I'm not sure if the market stall holder in this photo is telling the buyer what he can do with his offer or if he is asking for $2!
Back in the 1960s, bartering was a way of life. You would start at about half what the seller was asking and between you, you would haggle to a price somewhere in between. This way both parties were happy. If you were unhappy with the price, you would walk off but you could always guarantee that the seller would call you back. Whatever the price was, you always felt that you got a good deal. The market stalls were great places for bartering as was Change Alley but it seemed that everywhere we went, they were happy to reduce their prices. When I went back to Singapore in 1990, I tried to barter again. I found that I was just laughed at, things had changed!
People enjoyed trying to get a bargain and the locals expected it anyway so put their prices up to start off with. I remember when we first got there, my parents were looking for a table and chairs. They saw some they liked and asked how much they were. Sometimes, you would get ridiculously high prices because the locals knew that you had just arrived by how white you were!
The reply was ‘Two Dollar Fifty, Missy!’
My mum was surprised and turned to my dad and said ‘Two Dollars Fifty!’, thinking it was very cheap.

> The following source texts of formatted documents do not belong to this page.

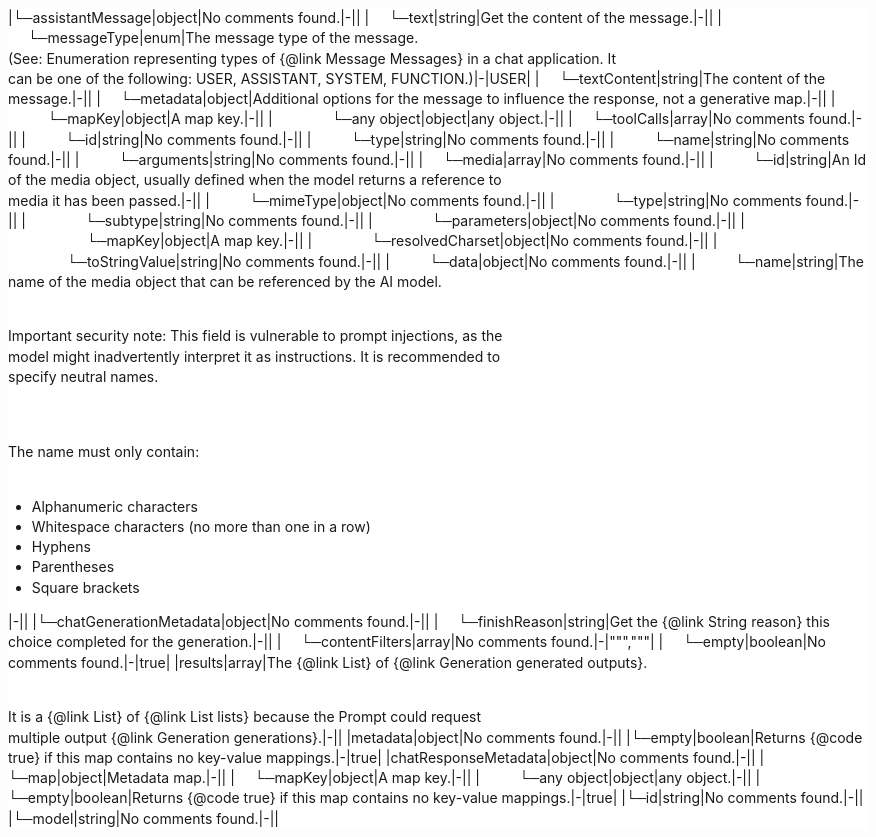|└─assistantMessage|object|No comments found.|-||
|&nbsp;&nbsp;&nbsp;&nbsp;&nbsp;└─text|string|Get the content of the message.|-||
|&nbsp;&nbsp;&nbsp;&nbsp;&nbsp;└─messageType|enum|The message type of the message.<br/>(See: Enumeration representing types of {@link Message Messages} in a chat application. It<br/>can be one of the following: USER, ASSISTANT, SYSTEM, FUNCTION.)|-|USER|
|&nbsp;&nbsp;&nbsp;&nbsp;&nbsp;└─textContent|string|The content of the message.|-||
|&nbsp;&nbsp;&nbsp;&nbsp;&nbsp;└─metadata|object|Additional options for the message to influence the response, not a generative map.|-||
|&nbsp;&nbsp;&nbsp;&nbsp;&nbsp;&nbsp;&nbsp;&nbsp;&nbsp;&nbsp;└─mapKey|object|A map key.|-||
|&nbsp;&nbsp;&nbsp;&nbsp;&nbsp;&nbsp;&nbsp;&nbsp;&nbsp;&nbsp;&nbsp;&nbsp;&nbsp;&nbsp;&nbsp;└─any object|object|any object.|-||
|&nbsp;&nbsp;&nbsp;&nbsp;&nbsp;└─toolCalls|array|No comments found.|-||
|&nbsp;&nbsp;&nbsp;&nbsp;&nbsp;&nbsp;&nbsp;&nbsp;&nbsp;&nbsp;└─id|string|No comments found.|-||
|&nbsp;&nbsp;&nbsp;&nbsp;&nbsp;&nbsp;&nbsp;&nbsp;&nbsp;&nbsp;└─type|string|No comments found.|-||
|&nbsp;&nbsp;&nbsp;&nbsp;&nbsp;&nbsp;&nbsp;&nbsp;&nbsp;&nbsp;└─name|string|No comments found.|-||
|&nbsp;&nbsp;&nbsp;&nbsp;&nbsp;&nbsp;&nbsp;&nbsp;&nbsp;&nbsp;└─arguments|string|No comments found.|-||
|&nbsp;&nbsp;&nbsp;&nbsp;&nbsp;└─media|array|No comments found.|-||
|&nbsp;&nbsp;&nbsp;&nbsp;&nbsp;&nbsp;&nbsp;&nbsp;&nbsp;&nbsp;└─id|string|An Id of the media object, usually defined when the model returns a reference to<br/>media it has been passed.|-||
|&nbsp;&nbsp;&nbsp;&nbsp;&nbsp;&nbsp;&nbsp;&nbsp;&nbsp;&nbsp;└─mimeType|object|No comments found.|-||
|&nbsp;&nbsp;&nbsp;&nbsp;&nbsp;&nbsp;&nbsp;&nbsp;&nbsp;&nbsp;&nbsp;&nbsp;&nbsp;&nbsp;&nbsp;└─type|string|No comments found.|-||
|&nbsp;&nbsp;&nbsp;&nbsp;&nbsp;&nbsp;&nbsp;&nbsp;&nbsp;&nbsp;&nbsp;&nbsp;&nbsp;&nbsp;&nbsp;└─subtype|string|No comments found.|-||
|&nbsp;&nbsp;&nbsp;&nbsp;&nbsp;&nbsp;&nbsp;&nbsp;&nbsp;&nbsp;&nbsp;&nbsp;&nbsp;&nbsp;&nbsp;└─parameters|object|No comments found.|-||
|&nbsp;&nbsp;&nbsp;&nbsp;&nbsp;&nbsp;&nbsp;&nbsp;&nbsp;&nbsp;&nbsp;&nbsp;&nbsp;&nbsp;&nbsp;&nbsp;&nbsp;&nbsp;&nbsp;&nbsp;└─mapKey|object|A map key.|-||
|&nbsp;&nbsp;&nbsp;&nbsp;&nbsp;&nbsp;&nbsp;&nbsp;&nbsp;&nbsp;&nbsp;&nbsp;&nbsp;&nbsp;&nbsp;└─resolvedCharset|object|No comments found.|-||
|&nbsp;&nbsp;&nbsp;&nbsp;&nbsp;&nbsp;&nbsp;&nbsp;&nbsp;&nbsp;&nbsp;&nbsp;&nbsp;&nbsp;&nbsp;└─toStringValue|string|No comments found.|-||
|&nbsp;&nbsp;&nbsp;&nbsp;&nbsp;&nbsp;&nbsp;&nbsp;&nbsp;&nbsp;└─data|object|No comments found.|-||
|&nbsp;&nbsp;&nbsp;&nbsp;&nbsp;&nbsp;&nbsp;&nbsp;&nbsp;&nbsp;└─name|string|The name of the media object that can be referenced by the AI model.<br/><p><br/>Important security note: This field is vulnerable to prompt injections, as the<br/>model might inadvertently interpret it as instructions. It is recommended to<br/>specify neutral names.<br/><br/><p><br/>The name must only contain:<br/><ul><br/><li>Alphanumeric characters<br/><li>Whitespace characters (no more than one in a row)<br/><li>Hyphens<br/><li>Parentheses<br/><li>Square brackets<br/></ul>|-||
|└─chatGenerationMetadata|object|No comments found.|-||
|&nbsp;&nbsp;&nbsp;&nbsp;&nbsp;└─finishReason|string|Get the {@link String reason} this choice completed for the generation.|-||
|&nbsp;&nbsp;&nbsp;&nbsp;&nbsp;└─contentFilters|array|No comments found.|-|""","""|
|&nbsp;&nbsp;&nbsp;&nbsp;&nbsp;└─empty|boolean|No comments found.|-|true|
|results|array|The {@link List} of {@link Generation generated outputs}.<br/><p><br/>It is a {@link List} of {@link List lists} because the Prompt could request<br/>multiple output {@link Generation generations}.|-||
|metadata|object|No comments found.|-||
|└─empty|boolean|Returns {@code true} if this map contains no key-value mappings.|-|true|
|chatResponseMetadata|object|No comments found.|-||
|└─map|object|Metadata map.|-||
|&nbsp;&nbsp;&nbsp;&nbsp;&nbsp;└─mapKey|object|A map key.|-||
|&nbsp;&nbsp;&nbsp;&nbsp;&nbsp;&nbsp;&nbsp;&nbsp;&nbsp;&nbsp;└─any object|object|any object.|-||
|└─empty|boolean|Returns {@code true} if this map contains no key-value mappings.|-|true|
|└─id|string|No comments found.|-||
|└─model|string|No comments found.|-||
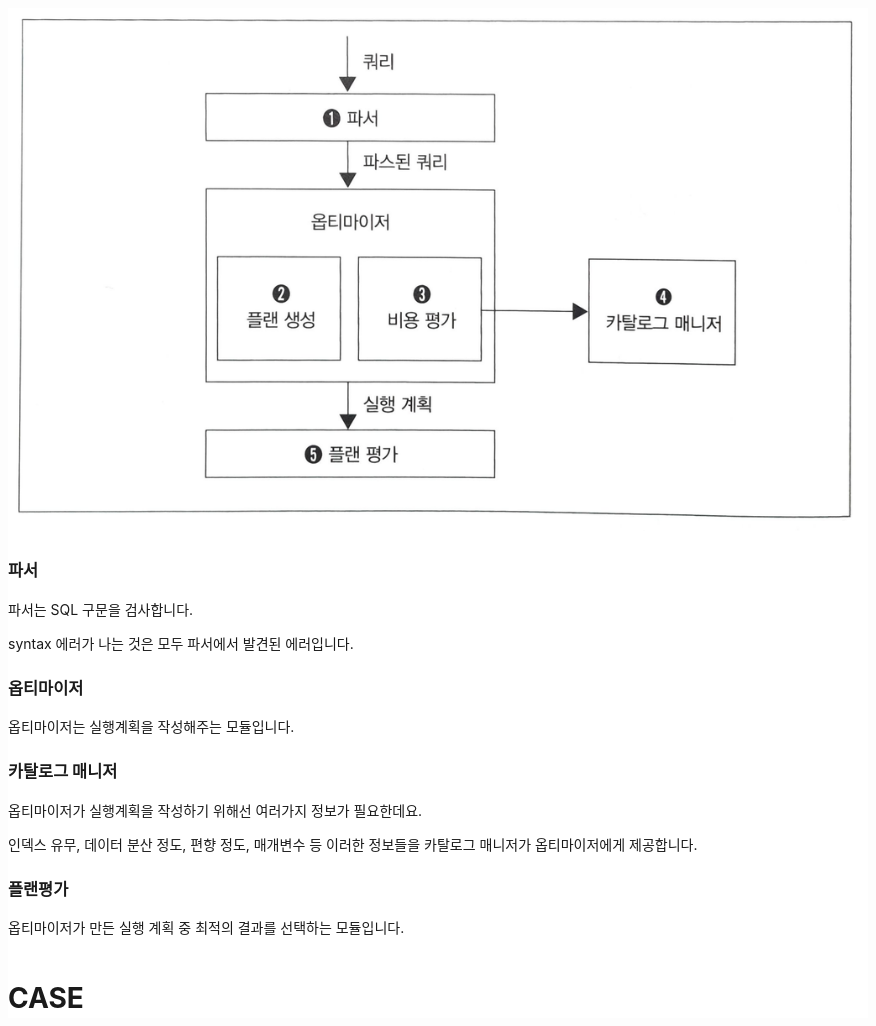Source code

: <img src="..//images/sql_levelup/img.png">

### 파서

파서는 SQL 구문을 검사합니다.

syntax 에러가 나는 것은 모두 파서에서 발견된 에러입니다.


### 옵티마이저

옵티마이저는 실행계획을 작성해주는 모듈입니다.

### 카탈로그 매니저

옵티마이저가 실행계획을 작성하기 위해선 여러가지 정보가 필요한데요.

인덱스 유무, 데이터 분산 정도, 편향 정도, 매개변수 등 이러한 정보들을 카탈로그 매니저가 옵티마이저에게 제공합니다.

### 플랜평가

옵티마이저가 만든 실행 계획 중 최적의 결과를 선택하는 모듈입니다.


# CASE

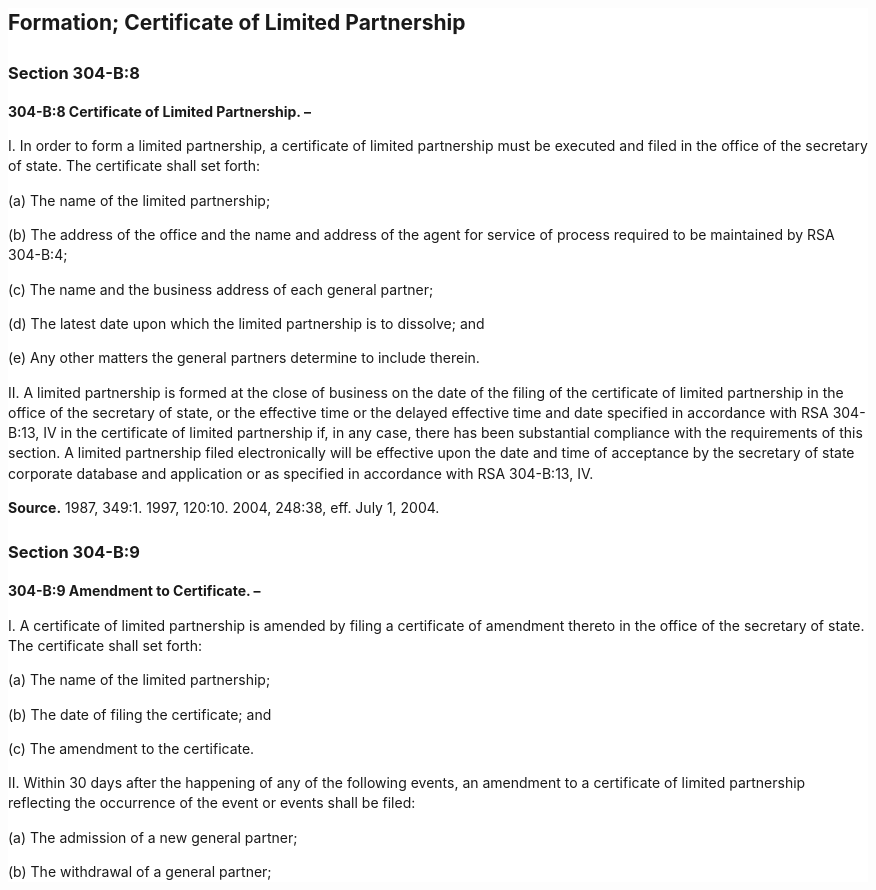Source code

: Formation; Certificate of Limited Partnership
---------------------------------------------

### Section 304-B:8

 **304-B:8 Certificate of Limited Partnership. –**
                                             
 I. In order to form a limited partnership, a certificate of limited
partnership must be executed and filed in the office of the secretary of
state. The certificate shall set forth:
                                             
 (a) The name of the limited partnership;
                                             
 (b) The address of the office and the name and address of the
agent for service of process required to be maintained by RSA 304-B:4;
                                             
 (c) The name and the business address of each general partner;
                                             
 (d) The latest date upon which the limited partnership is to
dissolve; and
                                             
 (e) Any other matters the general partners determine to include
therein.
                                             
 II. A limited partnership is formed at the close of business on the
date of the filing of the certificate of limited partnership in the
office of the secretary of state, or the effective time or the delayed
effective time and date specified in accordance with RSA 304-B:13, IV in
the certificate of limited partnership if, in any case, there has been
substantial compliance with the requirements of this section. A limited
partnership filed electronically will be effective upon the date and
time of acceptance by the secretary of state corporate database and
application or as specified in accordance with RSA 304-B:13, IV.

**Source.** 1987, 349:1. 1997, 120:10. 2004, 248:38, eff. July 1, 2004.

### Section 304-B:9

 **304-B:9 Amendment to Certificate. –**
                                             
 I. A certificate of limited partnership is amended by filing a
certificate of amendment thereto in the office of the secretary of
state. The certificate shall set forth:
                                             
 (a) The name of the limited partnership;
                                             
 (b) The date of filing the certificate; and
                                             
 (c) The amendment to the certificate.
                                             
 II. Within 30 days after the happening of any of the following
events, an amendment to a certificate of limited partnership reflecting
the occurrence of the event or events shall be filed:
                                             
 (a) The admission of a new general partner;
                                             
 (b) The withdrawal of a general partner;
                                             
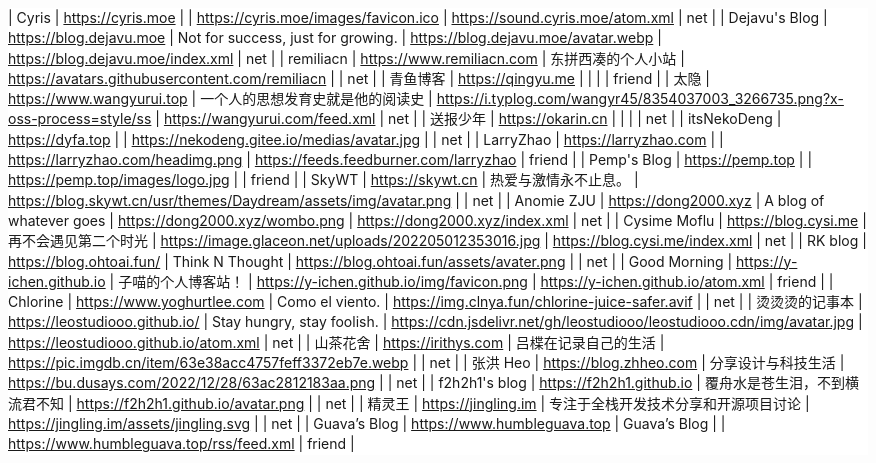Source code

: | Cyris              | https://cyris.moe              |                                      | https://cyris.moe/images/favicon.ico                                                                   | https://sound.cyris.moe/atom.xml         | net         |
| Dejavu's Blog      | https://blog.dejavu.moe        | Not for success, just for growing.   | https://blog.dejavu.moe/avatar.webp                                                                    | https://blog.dejavu.moe/index.xml        | net         |
| remiliacn          | https://www.remiliacn.com      | 东拼西凑的个人小站                   | https://avatars.githubusercontent.com/remiliacn                                                        |                                          | net         |
| 青鱼博客           | https://qingyu.me              |                                      |                                                                                                        |                                          | friend      |
| 太隐               | https://www.wangyurui.top      | 一个人的思想发育史就是他的阅读史     | https://i.typlog.com/wangyr45/8354037003_3266735.png?x-oss-process=style/ss                            | https://wangyurui.com/feed.xml           | net         |
| 送报少年           | https://okarin.cn              |                                      |                                                                                                        |                                          | net         |
| itsNekoDeng        | https://dyfa.top               |                                      | https://nekodeng.gitee.io/medias/avatar.jpg                                                            |                                          | net         |
| LarryZhao          | https://larryzhao.com          |                                      | https://larryzhao.com/headimg.png                                                                      | https://feeds.feedburner.com/larryzhao   | friend      |
| Pemp's Blog        | https://pemp.top               |                                      | https://pemp.top/images/logo.jpg                                                                       |                                          | friend      |
| SkyWT              | https://skywt.cn               | 热爱与激情永不止息。                 | https://blog.skywt.cn/usr/themes/Daydream/assets/img/avatar.png                                        |                                          | net         |
| Anomie ZJU         | https://dong2000.xyz           | A blog of whatever goes              | https://dong2000.xyz/wombo.png                                                                         | https://dong2000.xyz/index.xml           | net         |
| Cysime Moflu       | https://blog.cysi.me           | 再不会遇见第二个时光                 | https://image.glaceon.net/uploads/202205012353016.jpg                                                  | https://blog.cysi.me/index.xml           | net         |
| RK blog            | https://blog.ohtoai.fun/       | Think N Thought                      | https://blog.ohtoai.fun/assets/avater.png                                                              |                                          | net         |
| Good Morning       | https://y-ichen.github.io      | 子喵的个人博客站！                   | https://y-ichen.github.io/img/favicon.png                                                              | https://y-ichen.github.io/atom.xml       | friend      |
| Chlorine           | https://www.yoghurtlee.com     | Como el viento.                      | https://img.clnya.fun/chlorine-juice-safer.avif                                                        |                                          | net         |
| 烫烫烫的记事本     | https://leostudiooo.github.io/ | Stay hungry, stay foolish.           | https://cdn.jsdelivr.net/gh/leostudiooo/leostudiooo.cdn/img/avatar.jpg                                 | https://leostudiooo.github.io/atom.xml   | net         |
| 山茶花舍           | https://irithys.com            | 吕楪在记录自己的生活                 | https://pic.imgdb.cn/item/63e38acc4757feff3372eb7e.webp                                                |                                          | net         |
| 张洪 Heo           | https://blog.zhheo.com         | 分享设计与科技生活                   | https://bu.dusays.com/2022/12/28/63ac2812183aa.png                                                     |                                          | net         |
| f2h2h1's blog      | https://f2h2h1.github.io       | 覆舟水是苍生泪，不到横流君不知       | https://f2h2h1.github.io/avatar.png                                                                    |                                          | net         |
| 精灵王             | https://jingling.im            | 专注于全栈开发技术分享和开源项目讨论 | https://jingling.im/assets/jingling.svg                                                                |                                          | net         |
| Guava’s Blog       | https://www.humbleguava.top    | Guava’s Blog                         |                                                                                                        | https://www.humbleguava.top/rss/feed.xml | friend      |
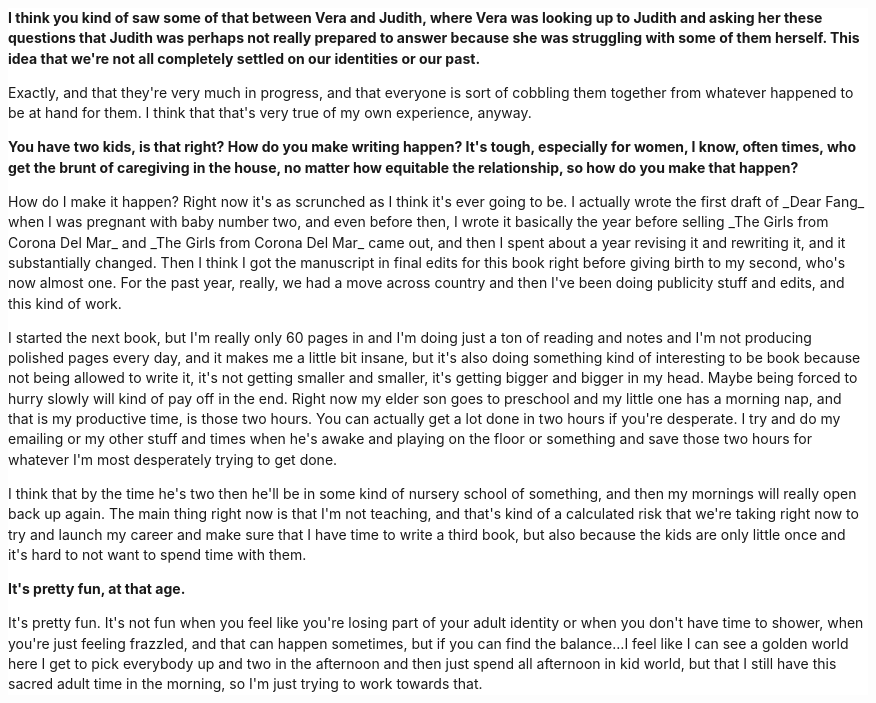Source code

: 
<p class="noindent"><strong>I think you kind of saw some of that between Vera and Judith, where Vera was looking up to Judith and asking her these questions that Judith was perhaps not really prepared to answer because she was struggling with some of them herself. This idea that we're not all completely settled on our identities or our past.</strong></p>

<p class="noindent">
	Exactly, and that they're very much in progress, and that everyone is sort of cobbling them together from whatever happened to be at hand for them. I think that that's very true of my own experience, anyway.

</p>

<p class="noindent"><strong>
	You have two kids, is that right? How do you make writing happen? It's tough, especially for women, I know, often times, who get the brunt of caregiving in the house, no matter how equitable the relationship, so how do you make that happen?
</strong></p>

<p class="noindent">How do I make it happen? Right now it's as scrunched as I think it's ever going to be. I actually wrote the first draft of _Dear Fang_ when I was pregnant with baby number two, and even before then, I wrote it basically the year before selling _The Girls from Corona Del Mar_ and _The Girls from Corona Del Mar_ came out, and then I spent about a year revising it and rewriting it, and it substantially changed. Then I think I got the manuscript in final edits for this book right before giving birth to my second, who's now almost one. For the past year, really, we had a move across country and then I've been doing publicity stuff and edits, and this kind of work.</p>

I started the next book, but I'm really only 60 pages in and I'm doing just a ton of reading and notes and I'm not producing polished pages every day, and it makes me a little bit insane, but it's also doing something kind of interesting to be book because not being allowed to write it, it's not getting smaller and smaller, it's getting bigger and bigger in my head. Maybe being forced to hurry slowly will kind of pay off in the end. Right now my elder son goes to preschool and my little one has a morning nap, and that is my productive time, is those two hours. You can actually get a lot done in two hours if you're desperate. I try and do my emailing or my other stuff and times when he's awake and playing on the floor or something and save those two hours for whatever I'm most desperately trying to get done.

I think that by the time he's two then he'll be in some kind of nursery school of something, and then my mornings will really open back up again. The main thing right now is that I'm not teaching, and that's kind of a calculated risk that we're taking right now to try and launch my career and make sure that I have time to write a third book, but also because the kids are only little once and it's hard to not want to spend time with them.

<p class="noindent"><strong>
	It's pretty fun, at that age.
</strong></p>

<p class="noindent">
	It's pretty fun. It's not fun when you feel like you're losing part of your adult identity or when you don't have time to shower, when you're just feeling frazzled, and that can happen sometimes, but if you can find the balance&hellip;I feel like I can see a golden world here I get to pick everybody up and two in the afternoon and then just spend all afternoon in kid world, but that I still have this sacred adult time in the morning, so I'm just trying to work towards that.

</p>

The man in the shop thought that she thought they were expensive and instantly reduced the price to two dollars!
They couldn’t have made much profit in the shops because they always gave all of us a drink and if you didn’t have a car, they would take you and the furniture back home for free!
I'm sure that many people got a bargain and there must be souvenirs from Singapore all over Britain because of this. Unfortunately, after 40 or so years, much of it seems to have ended up in charity shops!